A live reading performance of a full-length play about Robert Green Ingersoll delighted a standing-room crowd at Manhattan's historic Players Club on the evening of January 31, 2011. Defying a gathering winter storm, more than 200 people packed the landmark theater in the Gramercy Park residence of 19th century Shakespearean actor Edwin Booth to experience a reading of Richard Stockton's play "Speak of the Devil."

The production was produced by casting director Irene Stockton, widow of the late playwright, and directed by Chelsea Theatre Center founder Robert Kalfin. A slate of expert Broadway actors read such roles as Robert Green Ingersoll, his brother Ebon, his future wife Eva Parker, her father Judge Parker, and many others. The play presents a fictionalized account of Ingersoll's young and middle years that powerfully captured the wit, insight, and singular courage of the man who dared to challenge America during its Gilded Age by being its most public agnostic.

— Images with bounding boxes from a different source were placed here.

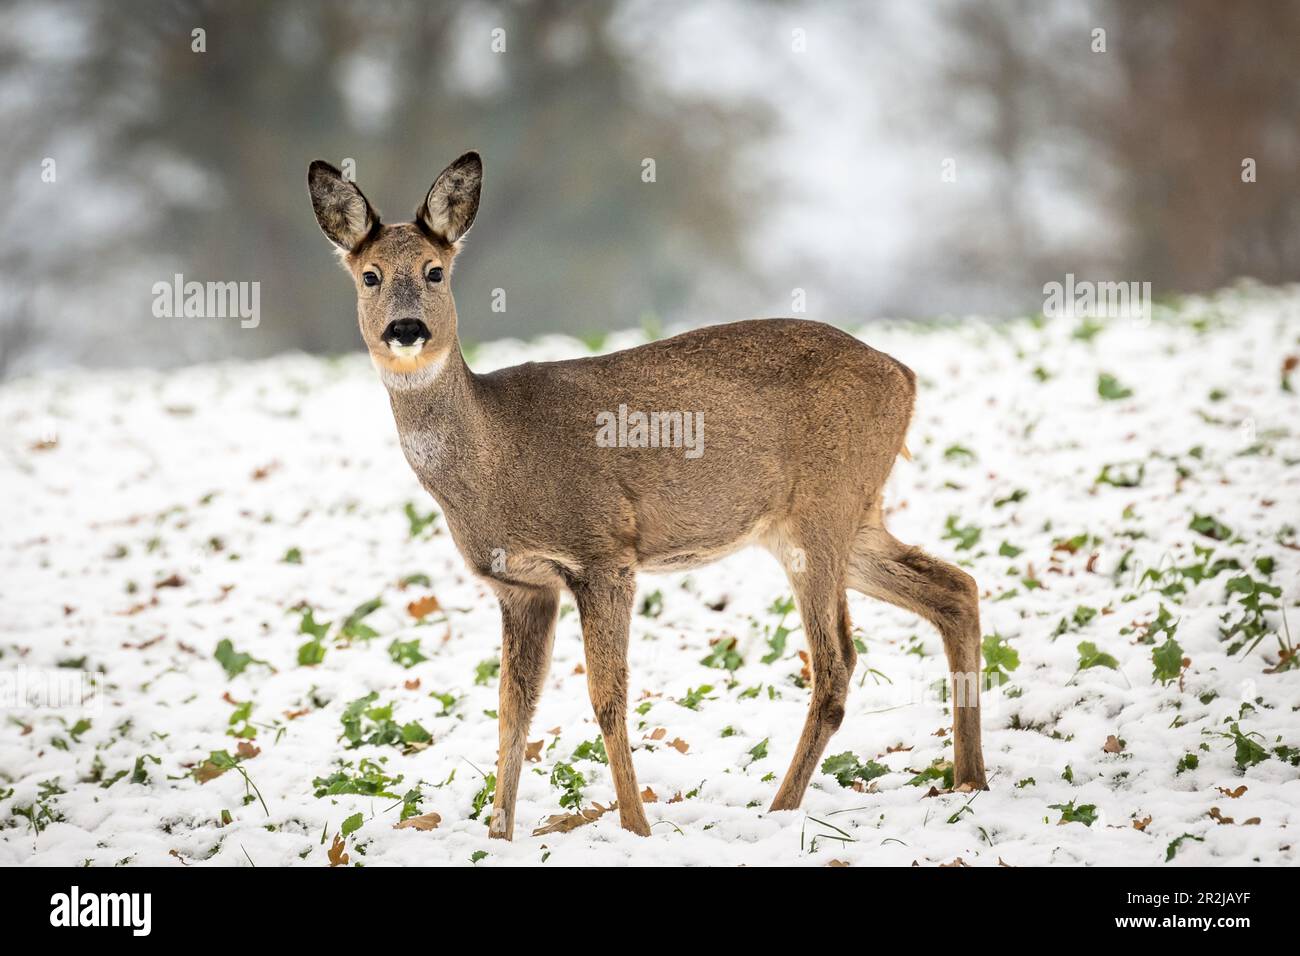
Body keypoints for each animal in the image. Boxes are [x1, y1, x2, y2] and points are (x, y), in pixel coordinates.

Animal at [312, 149, 982, 837]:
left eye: (435, 270)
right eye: (369, 276)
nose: (406, 328)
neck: (496, 459)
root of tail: (905, 376)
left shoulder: (603, 553)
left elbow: (606, 697)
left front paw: (635, 827)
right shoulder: (520, 586)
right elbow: (512, 708)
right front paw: (500, 834)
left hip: (822, 511)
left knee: (837, 664)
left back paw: (780, 809)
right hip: (845, 516)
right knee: (955, 588)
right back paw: (968, 780)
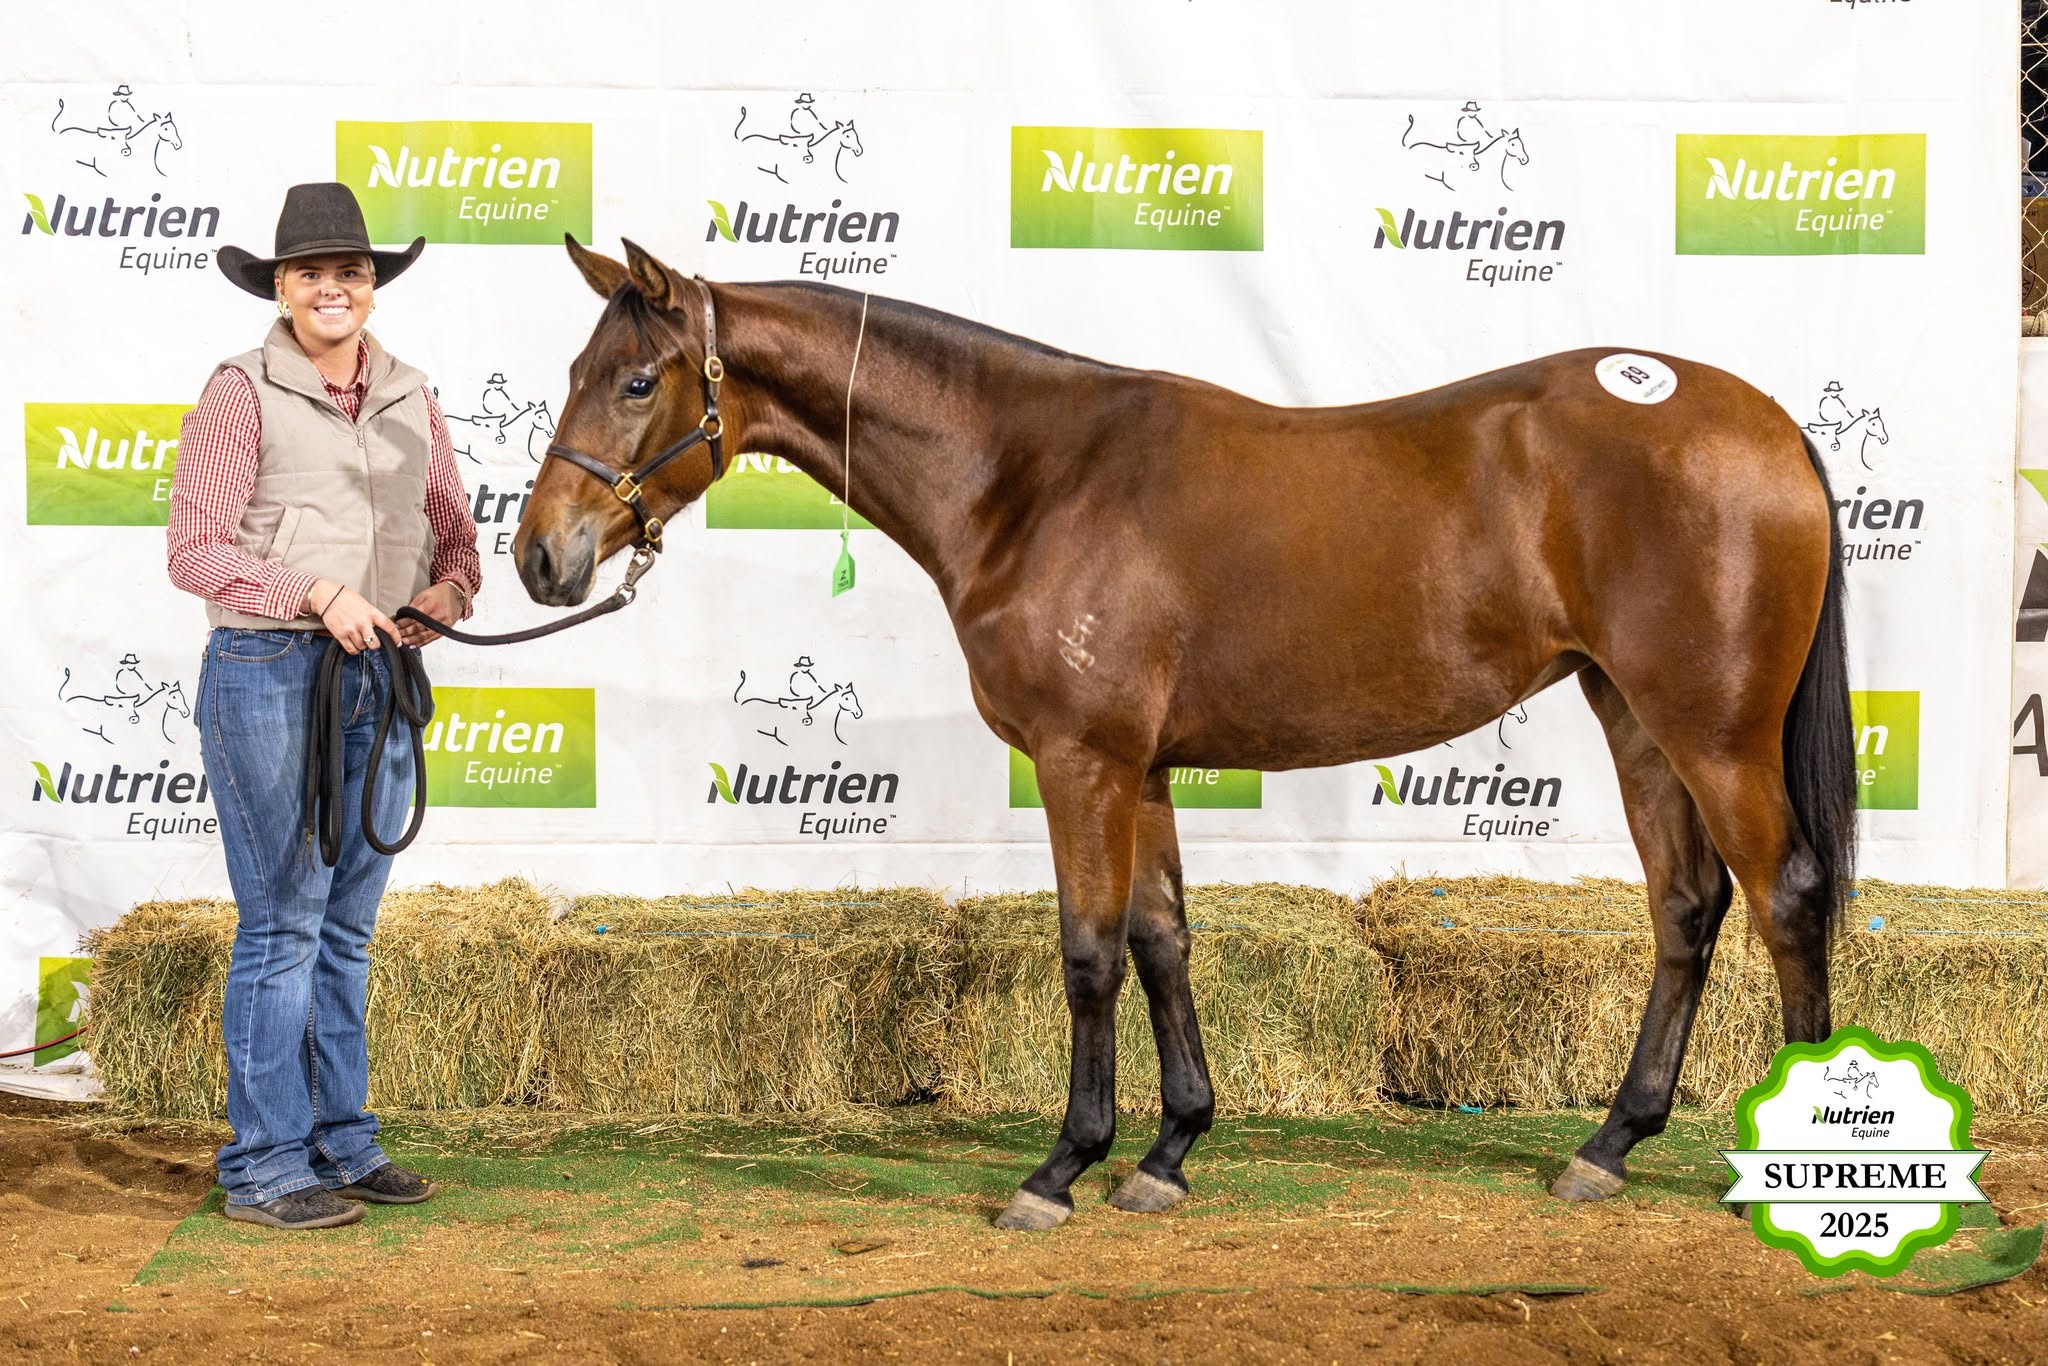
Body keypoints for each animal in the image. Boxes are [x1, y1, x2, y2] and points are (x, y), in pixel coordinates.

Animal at [515, 238, 1855, 1232]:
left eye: (636, 381)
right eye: (578, 365)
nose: (539, 557)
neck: (1027, 477)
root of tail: (1765, 422)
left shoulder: (1080, 760)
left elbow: (1087, 953)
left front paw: (1060, 1167)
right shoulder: (1143, 767)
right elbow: (1163, 941)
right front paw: (1167, 1151)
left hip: (1712, 731)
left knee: (1784, 894)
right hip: (1630, 712)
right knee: (1685, 905)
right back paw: (1608, 1143)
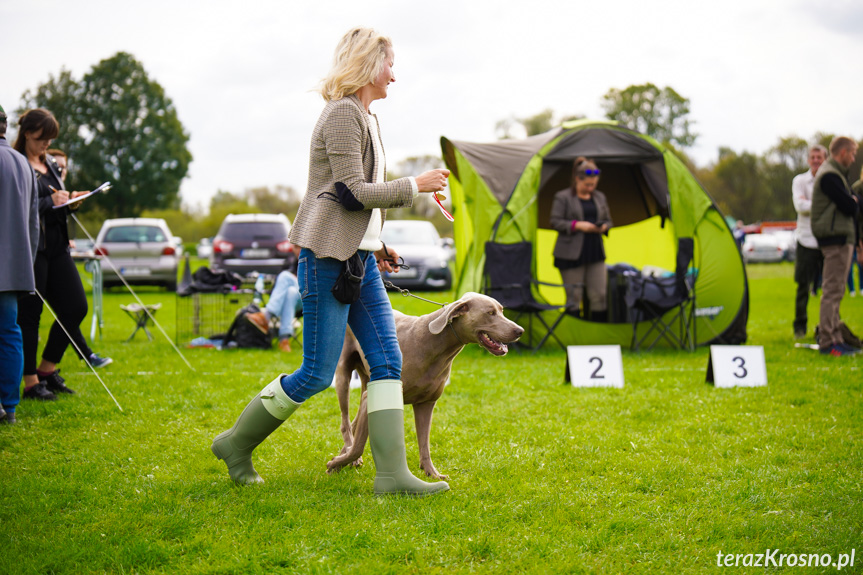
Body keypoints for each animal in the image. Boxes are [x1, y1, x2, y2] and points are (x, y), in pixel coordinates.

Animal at [328, 290, 524, 480]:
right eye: (490, 313)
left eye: (502, 311)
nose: (520, 330)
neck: (435, 344)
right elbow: (359, 445)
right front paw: (336, 463)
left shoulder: (426, 403)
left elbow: (424, 443)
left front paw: (432, 473)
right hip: (343, 375)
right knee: (346, 424)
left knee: (354, 423)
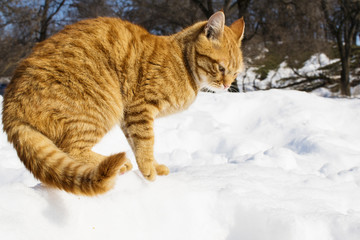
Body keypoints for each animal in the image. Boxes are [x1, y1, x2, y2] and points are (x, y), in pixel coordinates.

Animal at [1, 11, 245, 195]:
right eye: (221, 68)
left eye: (235, 73)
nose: (227, 85)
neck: (183, 62)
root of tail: (9, 107)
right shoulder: (141, 108)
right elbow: (146, 142)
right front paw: (148, 169)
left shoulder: (129, 117)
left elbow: (138, 145)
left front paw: (154, 165)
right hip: (103, 106)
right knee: (70, 148)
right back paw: (118, 164)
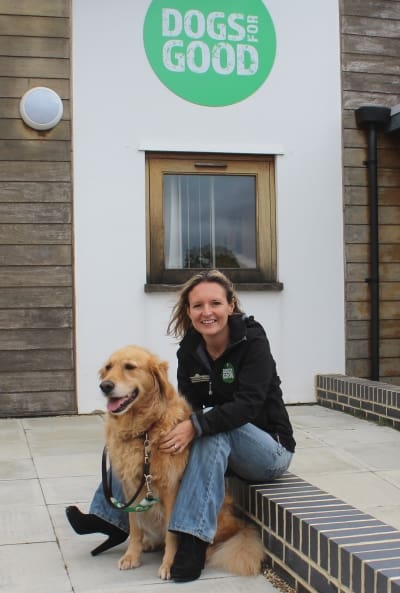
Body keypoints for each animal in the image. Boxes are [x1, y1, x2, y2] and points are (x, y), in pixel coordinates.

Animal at [98, 344, 264, 580]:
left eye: (129, 366)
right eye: (108, 368)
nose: (105, 386)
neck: (145, 430)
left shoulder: (171, 489)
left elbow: (172, 533)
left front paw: (169, 564)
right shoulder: (130, 488)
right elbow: (135, 528)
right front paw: (132, 556)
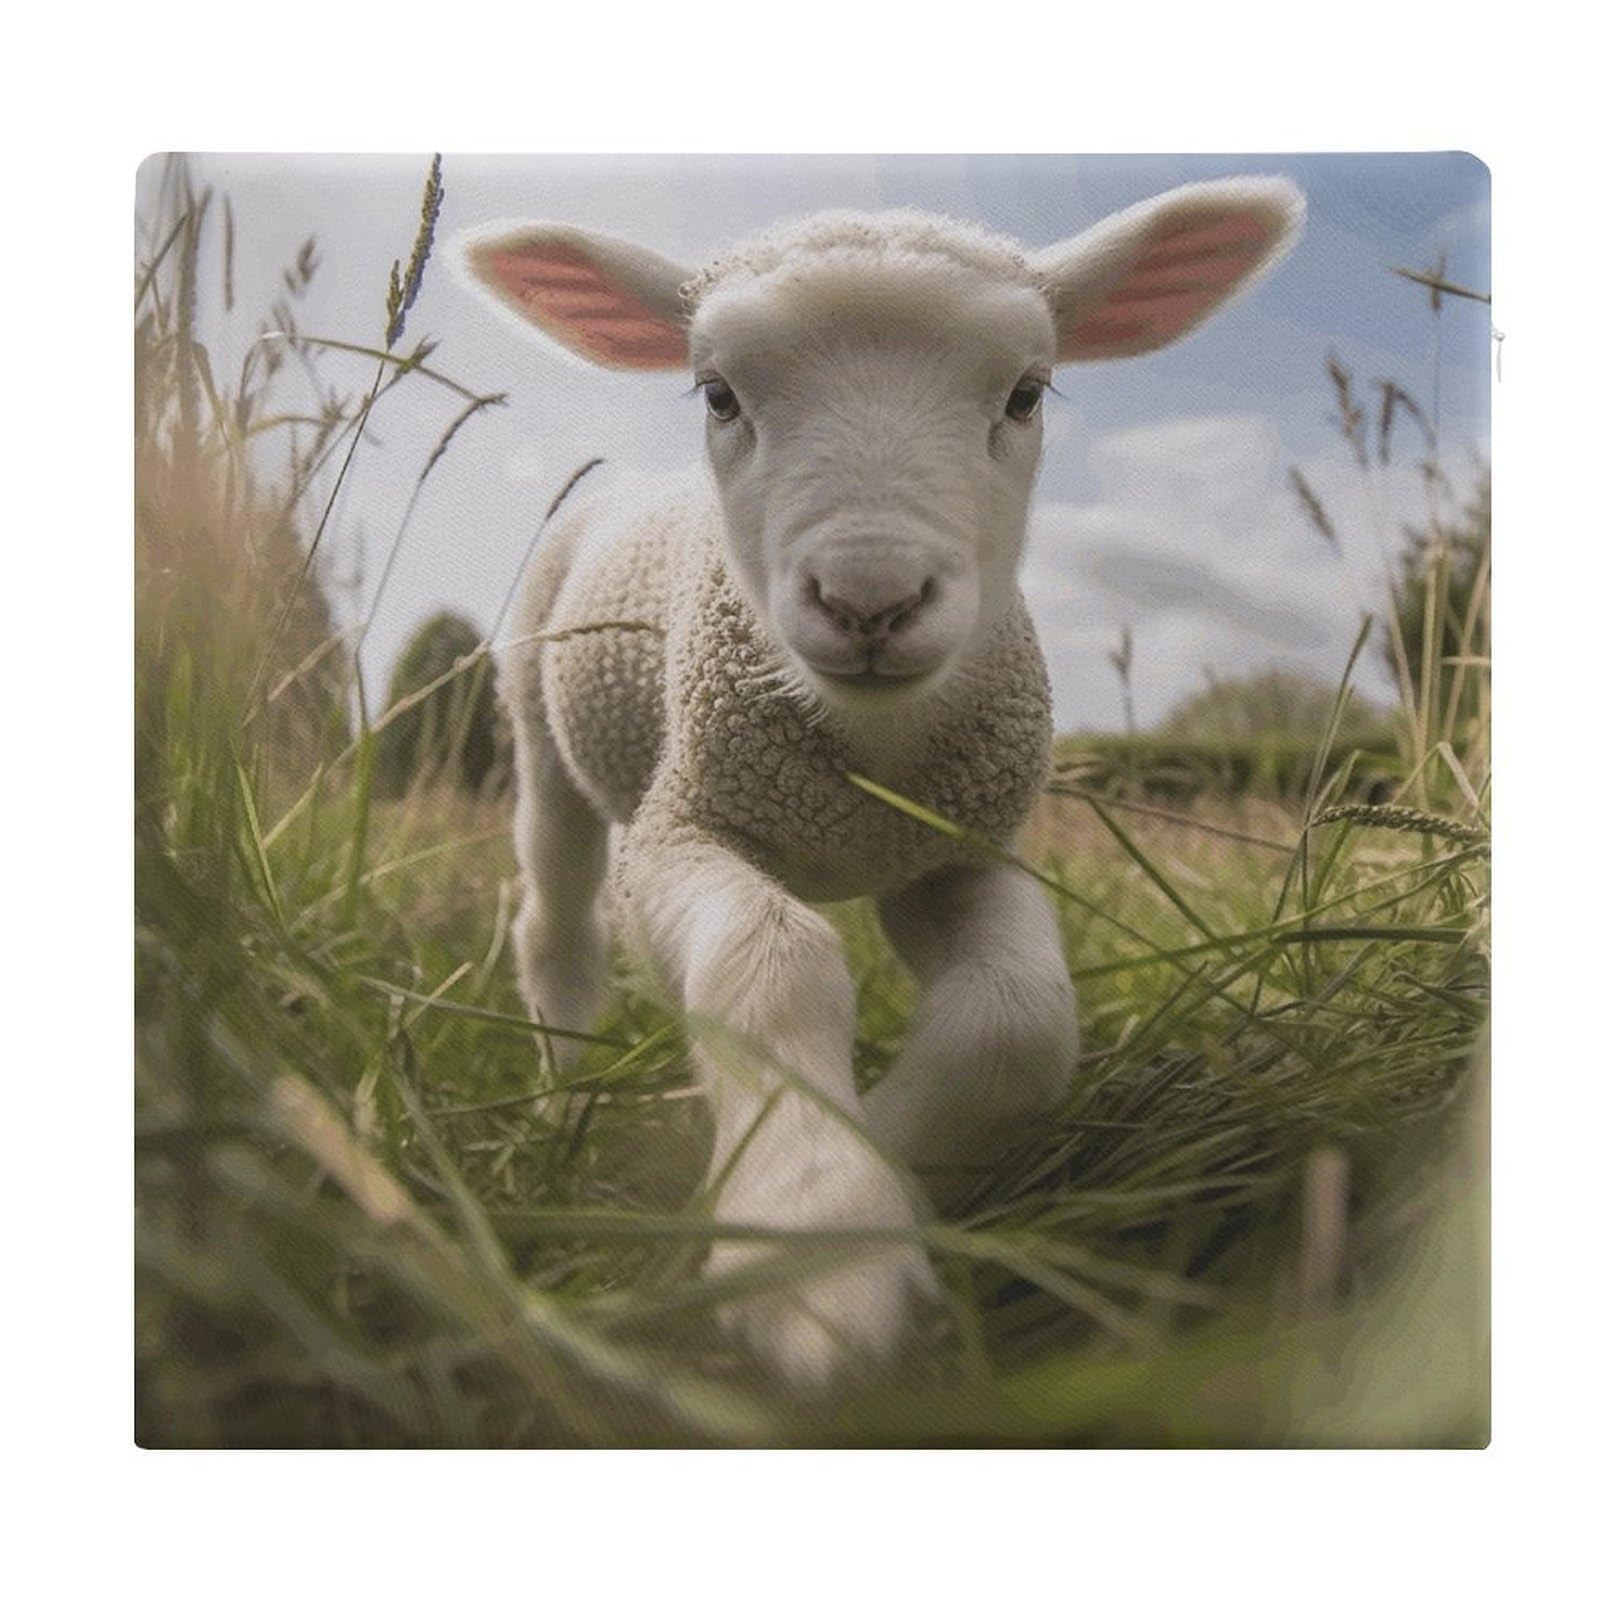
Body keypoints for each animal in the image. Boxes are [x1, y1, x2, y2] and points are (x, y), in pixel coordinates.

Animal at [456, 179, 1305, 1385]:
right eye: (719, 393)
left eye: (1026, 393)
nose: (870, 598)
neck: (864, 761)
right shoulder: (682, 826)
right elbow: (771, 961)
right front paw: (817, 1239)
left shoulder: (958, 850)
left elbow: (1017, 1023)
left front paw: (893, 1163)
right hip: (541, 728)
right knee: (559, 925)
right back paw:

Ingersoll Museum director and Council for Secular Humanism executive director Tom Flynn offered brief comments before the performance. Richard Stockton's play has been performed twice before on the New York stage, in 1983 at the Chernuchin Theatre Off-Broadway under the title "Royal Bob," and in 1972 at the Lamb's Theatre under the title "One World at a Time." This was its first performance under the playwright's preferred title and in a revised edition edited by Irene Stockton.